Task to carry out: A complete response lists each line of the data below that includes the word "name".

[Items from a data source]
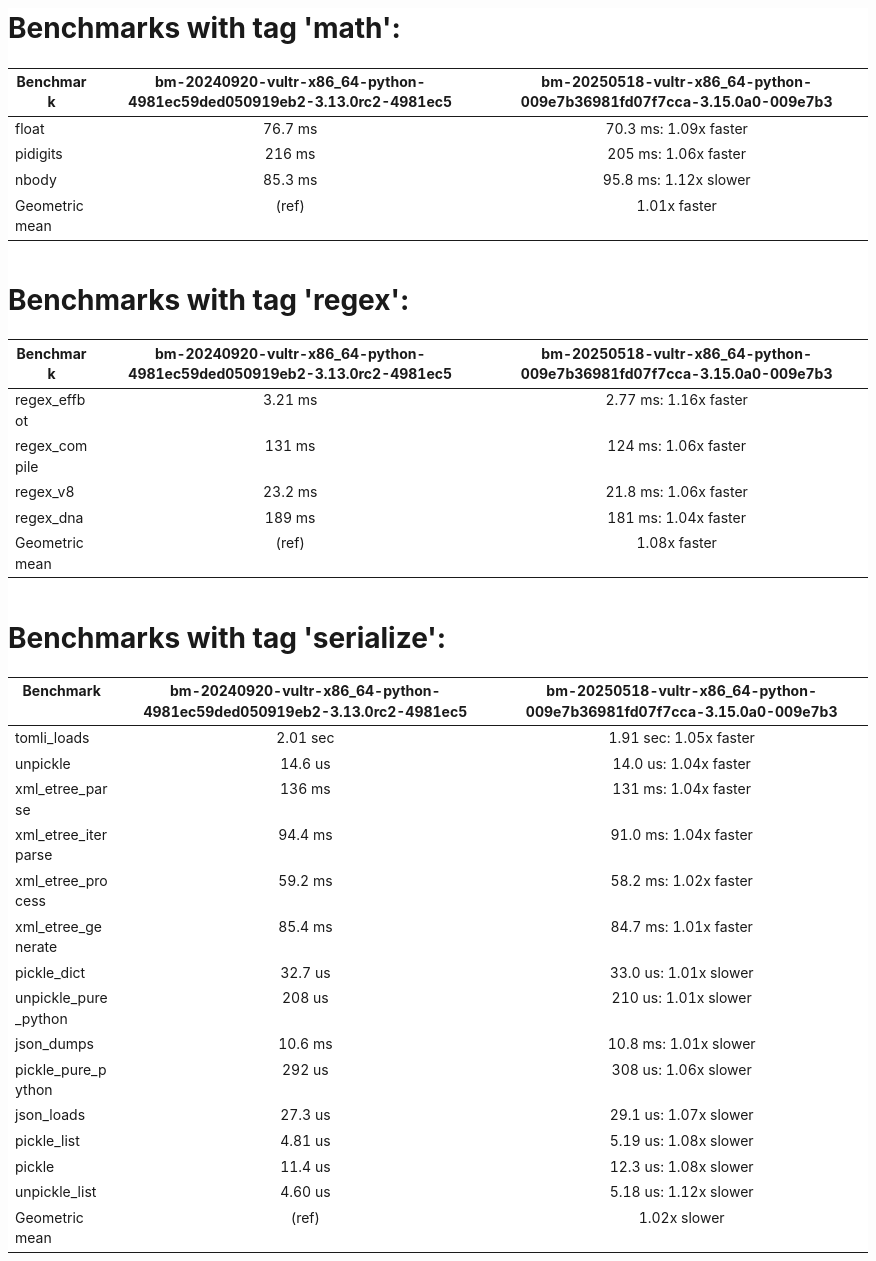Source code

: Benchmarks with tag 'math':
===========================

| Benchmark      | bm-20240920-vultr-x86_64-python-4981ec59ded050919eb2-3.13.0rc2-4981ec5 | bm-20250518-vultr-x86_64-python-009e7b36981fd07f7cca-3.15.0a0-009e7b3 |
|----------------|:----------------------------------------------------------------------:|:---------------------------------------------------------------------:|
| float          | 76.7 ms                                                                | 70.3 ms: 1.09x faster                                                 |
| pidigits       | 216 ms                                                                 | 205 ms: 1.06x faster                                                  |
| nbody          | 85.3 ms                                                                | 95.8 ms: 1.12x slower                                                 |
| Geometric mean | (ref)                                                                  | 1.01x faster                                                          |

Benchmarks with tag 'regex':
============================

| Benchmark      | bm-20240920-vultr-x86_64-python-4981ec59ded050919eb2-3.13.0rc2-4981ec5 | bm-20250518-vultr-x86_64-python-009e7b36981fd07f7cca-3.15.0a0-009e7b3 |
|----------------|:----------------------------------------------------------------------:|:---------------------------------------------------------------------:|
| regex_effbot   | 3.21 ms                                                                | 2.77 ms: 1.16x faster                                                 |
| regex_compile  | 131 ms                                                                 | 124 ms: 1.06x faster                                                  |
| regex_v8       | 23.2 ms                                                                | 21.8 ms: 1.06x faster                                                 |
| regex_dna      | 189 ms                                                                 | 181 ms: 1.04x faster                                                  |
| Geometric mean | (ref)                                                                  | 1.08x faster                                                          |

Benchmarks with tag 'serialize':
================================

| Benchmark            | bm-20240920-vultr-x86_64-python-4981ec59ded050919eb2-3.13.0rc2-4981ec5 | bm-20250518-vultr-x86_64-python-009e7b36981fd07f7cca-3.15.0a0-009e7b3 |
|----------------------|:----------------------------------------------------------------------:|:---------------------------------------------------------------------:|
| tomli_loads          | 2.01 sec                                                               | 1.91 sec: 1.05x faster                                                |
| unpickle             | 14.6 us                                                                | 14.0 us: 1.04x faster                                                 |
| xml_etree_parse      | 136 ms                                                                 | 131 ms: 1.04x faster                                                  |
| xml_etree_iterparse  | 94.4 ms                                                                | 91.0 ms: 1.04x faster                                                 |
| xml_etree_process    | 59.2 ms                                                                | 58.2 ms: 1.02x faster                                                 |
| xml_etree_generate   | 85.4 ms                                                                | 84.7 ms: 1.01x faster                                                 |
| pickle_dict          | 32.7 us                                                                | 33.0 us: 1.01x slower                                                 |
| unpickle_pure_python | 208 us                                                                 | 210 us: 1.01x slower                                                  |
| json_dumps           | 10.6 ms                                                                | 10.8 ms: 1.01x slower                                                 |
| pickle_pure_python   | 292 us                                                                 | 308 us: 1.06x slower                                                  |
| json_loads           | 27.3 us                                                                | 29.1 us: 1.07x slower                                                 |
| pickle_list          | 4.81 us                                                                | 5.19 us: 1.08x slower                                                 |
| pickle               | 11.4 us                                                                | 12.3 us: 1.08x slower                                                 |
| unpickle_list        | 4.60 us                                                                | 5.18 us: 1.12x slower                                                 |
| Geometric mean       | (ref)                                                                  | 1.02x slower                                                          |
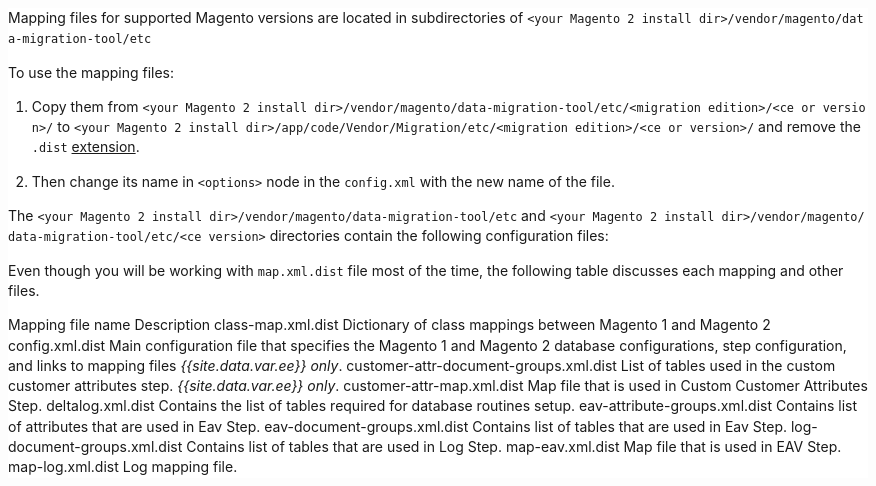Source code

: Mapping files for supported Magento versions are located in subdirectories of `<your Magento 2 install dir>/vendor/magento/data-migration-tool/etc`

To use the mapping files:

1. Copy them from `<your Magento 2 install dir>/vendor/magento/data-migration-tool/etc/<migration edition>/<ce or version>/` to `<your Magento 2 install dir>/app/code/Vendor/Migration/etc/<migration edition>/<ce or version>/` and remove the `.dist` [extension](https://glossary.magento.com/extension).

1. Then change its name in `<options>` node in the `config.xml` with the new name of the file.

The `<your Magento 2 install dir>/vendor/magento/data-migration-tool/etc` and `<your Magento 2 install dir>/vendor/magento/data-migration-tool/etc/<ce version>` directories contain the following configuration files:

Even though you will be working with `map.xml.dist` file most of the time, the following table discusses each mapping and other files.

<tbody>
	<tr>
		<th>Mapping file name</th>
		<th>Description</th>
	</tr>
<tr>
	<td>class-map.xml.dist</td>
	<td>Dictionary of class mappings between Magento 1 and Magento 2</td>
</tr>
<tr>
	<td>config.xml.dist</td>
	<td>Main configuration file that specifies the Magento 1 and Magento 2 database configurations, step configuration, and links to mapping files</td>
</tr>
<tr>
	<td><em>{{site.data.var.ee}} only</em>. customer-attr-document-groups.xml.dist</td>
	<td>List of tables used in the custom customer attributes step.</td>
</tr>
<tr>
	<td><em>{{site.data.var.ee}} only</em>. customer-attr-map.xml.dist</td>
	<td>Map file that is used in Custom Customer Attributes Step.</td>
</tr>
<tr>
	<td>deltalog.xml.dist</td>
	<td>Contains the list of tables required for database routines setup.</td>
</tr>
<tr>
	<td>eav-attribute-groups.xml.dist</td>
	<td>Contains list of attributes that are used in Eav Step.</td>
</tr>
<tr>
	<td>eav-document-groups.xml.dist</td>
	<td>Contains list of tables that are used in Eav Step.</td>
</tr>
<tr>
	<td>log-document-groups.xml.dist</td>
	<td>Contains list of tables that are used in Log Step.</td>
</tr>
<tr>
	<td>map-eav.xml.dist</td>
	<td>Map file that is used in EAV Step.</td>
</tr>
<tr>
	<td>map-log.xml.dist</td>
	<td>Log mapping file.</td>
</tr>
<tr>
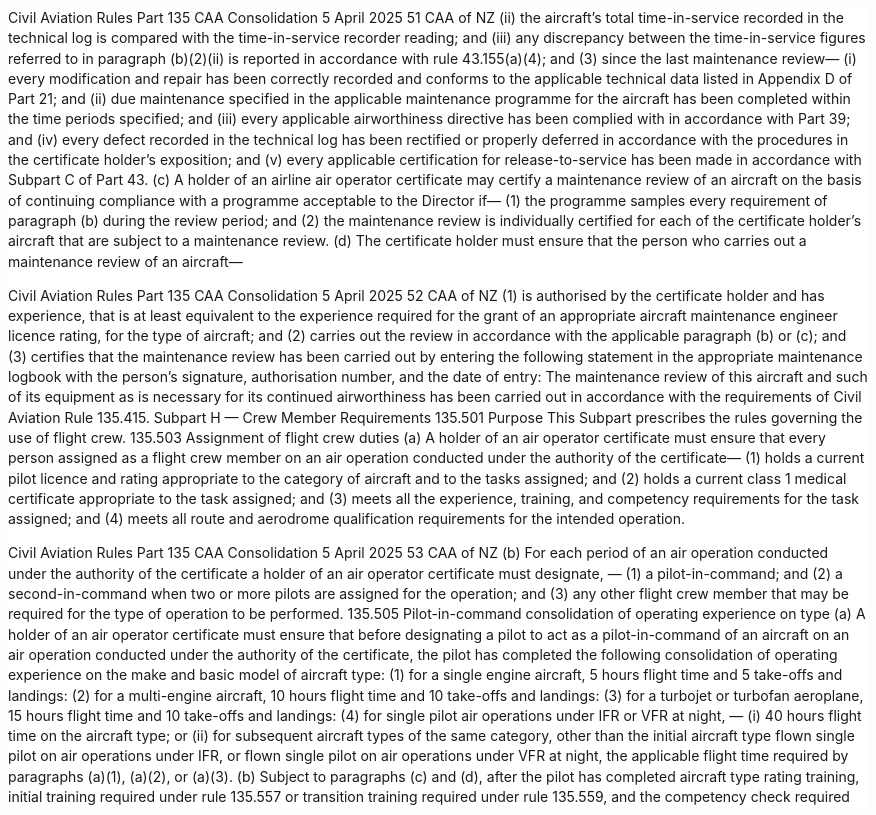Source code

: Civil Aviation Rules   Part 135   CAA Consolidation  5 April 2025   51   CAA of NZ  (ii)   the aircraft’s total time-in-service recorded in the technical log is compared with the time-in-service recorder reading; and  (iii)   any   discrepancy   between   the   time-in-service   figures referred to in paragraph (b)(2)(ii) is reported in accordance with rule 43.155(a)(4); and  (3)   since the last maintenance review—  (i)   every modification and repair has been correctly recorded and conforms to the applicable technical data listed in Appendix D of Part 21; and  (ii)   due maintenance specified in the applicable maintenance programme for the aircraft has been completed within the time periods specified; and  (iii)   every   applicable   airworthiness   directive   has   been complied with in accordance with Part 39; and  (iv)   every   defect   recorded   in   the   technical   log   has   been rectified or properly deferred in accordance with the procedures in the certificate holder’s exposition; and  (v)   every applicable certification for release-to-service has been made in accordance with Subpart C of Part 43.  (c)   A holder of an airline air operator certificate may certify a maintenance review of an aircraft on the basis of continuing compliance with a programme  acceptable to the Director if—  (1)   the programme samples every requirement of paragraph (b) during the review period; and  (2)   the maintenance review is individually certified for each of the certificate holder’s aircraft that are subject to a maintenance review.  (d)   The certificate holder must ensure that the person who carries out a maintenance review of an aircraft—

Civil Aviation Rules   Part 135   CAA Consolidation  5 April 2025   52   CAA of NZ  (1)   is authorised by the certificate holder and has experience, that is at least equivalent to the experience required for the grant of an appropriate aircraft maintenance engineer licence rating, for the type of aircraft; and  (2)   carries out the review in accordance with the applicable paragraph (b) or (c); and  (3)   certifies that the maintenance review has been carried out by entering the following statement in the appropriate maintenance logbook with the person’s signature, authorisation number, and the date of entry:  The maintenance review of this aircraft and such of its equipment as is necessary for its continued airworthiness has been carried out in accordance with the requirements of Civil Aviation Rule 135.415.  Subpart H — Crew Member Requirements  135.501   Purpose  This Subpart prescribes the rules governing the use of flight crew.  135.503   Assignment of flight crew duties  (a)   A holder of an air operator certificate must ensure that every person assigned as a flight crew member on an air operation conducted under the authority of the certificate—  (1)   holds a current pilot licence and rating appropriate to the category of aircraft and to the tasks assigned; and  (2)   holds a current class 1 medical certificate appropriate to the task assigned; and  (3)   meets all the experience, training, and competency requirements for the task assigned; and  (4)   meets all route and aerodrome qualification requirements for the intended operation.

Civil Aviation Rules   Part 135   CAA Consolidation  5 April 2025   53   CAA of NZ  (b)   For each period of an air operation conducted under the authority of the certificate a holder of an air operator certificate must designate, —  (1)   a pilot-in-command; and  (2)   a second-in-command when two or more pilots are assigned for the operation; and  (3)   any other flight crew member that may be required for the type of operation to be performed.  135.505   Pilot-in-command consolidation of operating experience on type  (a)   A   holder   of   an   air   operator   certificate   must   ensure   that   before designating a pilot to act as a pilot-in-command of an aircraft on an air operation conducted under the authority of the certificate, the pilot has completed the following consolidation of operating experience on the make and basic model of aircraft type:  (1)   for a single engine aircraft, 5 hours flight time and 5 take-offs and landings:  (2)   for a multi-engine aircraft, 10 hours flight time and 10 take-offs and landings:  (3)   for a turbojet or turbofan aeroplane, 15 hours flight time and 10 take-offs and landings:  (4)   for single pilot air operations under IFR or VFR at night, —  (i)   40 hours flight time on the aircraft type; or  (ii)   for subsequent aircraft types of the same category, other than the initial aircraft type flown single pilot on air operations   under   IFR,   or   flown   single   pilot   on   air operations under VFR at night, the applicable flight time required by paragraphs (a)(1), (a)(2), or (a)(3).  (b)   Subject to paragraphs (c) and (d), after the pilot has completed aircraft type rating training, initial training required under rule 135.557 or transition training required under rule 135.559, and the competency check required
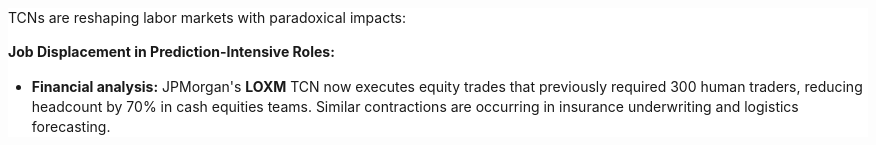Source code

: TCNs are reshaping labor markets with paradoxical impacts:

**Job Displacement in Prediction-Intensive Roles:**

- **Financial analysis:** JPMorgan's **LOXM** TCN now executes equity trades that previously required 300 human traders, reducing headcount by 70% in cash equities teams. Similar contractions are occurring in insurance underwriting and logistics forecasting.

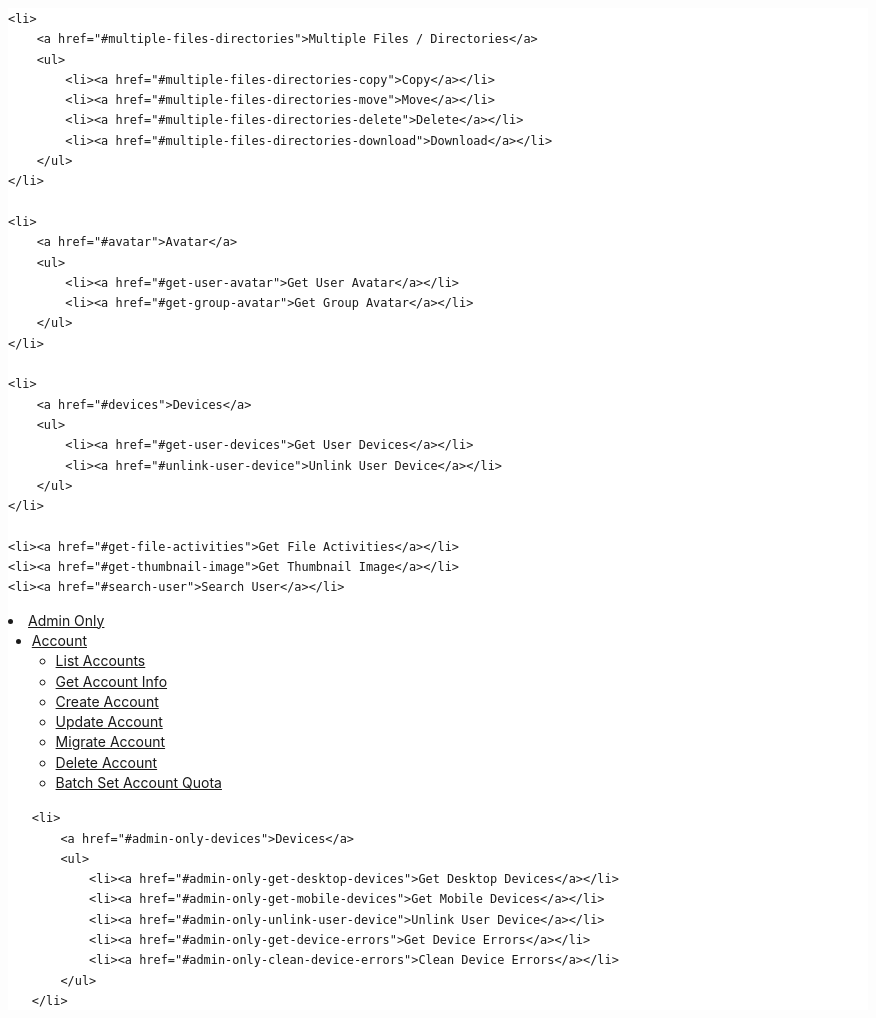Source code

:     <li>
        <a href="#multiple-files-directories">Multiple Files / Directories</a>
        <ul>
            <li><a href="#multiple-files-directories-copy">Copy</a></li>
            <li><a href="#multiple-files-directories-move">Move</a></li>
            <li><a href="#multiple-files-directories-delete">Delete</a></li>
            <li><a href="#multiple-files-directories-download">Download</a></li>
        </ul>
    </li>

    <li>
        <a href="#avatar">Avatar</a>
        <ul>
            <li><a href="#get-user-avatar">Get User Avatar</a></li>
            <li><a href="#get-group-avatar">Get Group Avatar</a></li>
        </ul>
    </li>

    <li>
        <a href="#devices">Devices</a>
        <ul>
            <li><a href="#get-user-devices">Get User Devices</a></li>
            <li><a href="#unlink-user-device">Unlink User Device</a></li>
        </ul>
    </li>

    <li><a href="#get-file-activities">Get File Activities</a></li>
    <li><a href="#get-thumbnail-image">Get Thumbnail Image</a></li>
    <li><a href="#search-user">Search User</a></li>

</ul>
</li>

<li>
<a href="#admin-only">Admin Only</a>
<ul>
    <li>
        <a href="#admin-only-account">Account</a>
        <ul>
            <li><a href="#admin-only-list-accounts">List Accounts</a></li>
            <li><a href="#admin-only-get-account">Get Account Info</a></li>
            <li><a href="#admin-only-create-account">Create Account</a></li>
            <li><a href="#admin-only-update-account">Update Account</a></li>
            <li><a href="#admin-only-migrate-account">Migrate Account</a></li>
            <li><a href="#admin-only-delete-account">Delete Account</a></li>
            <li><a href="#admin-only-batch-set-account-quota">Batch Set Account Quota</a></li>
        </ul>
    </li>

    <li>
        <a href="#admin-only-devices">Devices</a>
        <ul>
            <li><a href="#admin-only-get-desktop-devices">Get Desktop Devices</a></li>
            <li><a href="#admin-only-get-mobile-devices">Get Mobile Devices</a></li>
            <li><a href="#admin-only-unlink-user-device">Unlink User Device</a></li>
            <li><a href="#admin-only-get-device-errors">Get Device Errors</a></li>
            <li><a href="#admin-only-clean-device-errors">Clean Device Errors</a></li>
        </ul>
    </li>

Result for this task:
1. Then change its name in `<options>` node in the `config.xml` with the new name of the file.
		<th>Mapping file name</th>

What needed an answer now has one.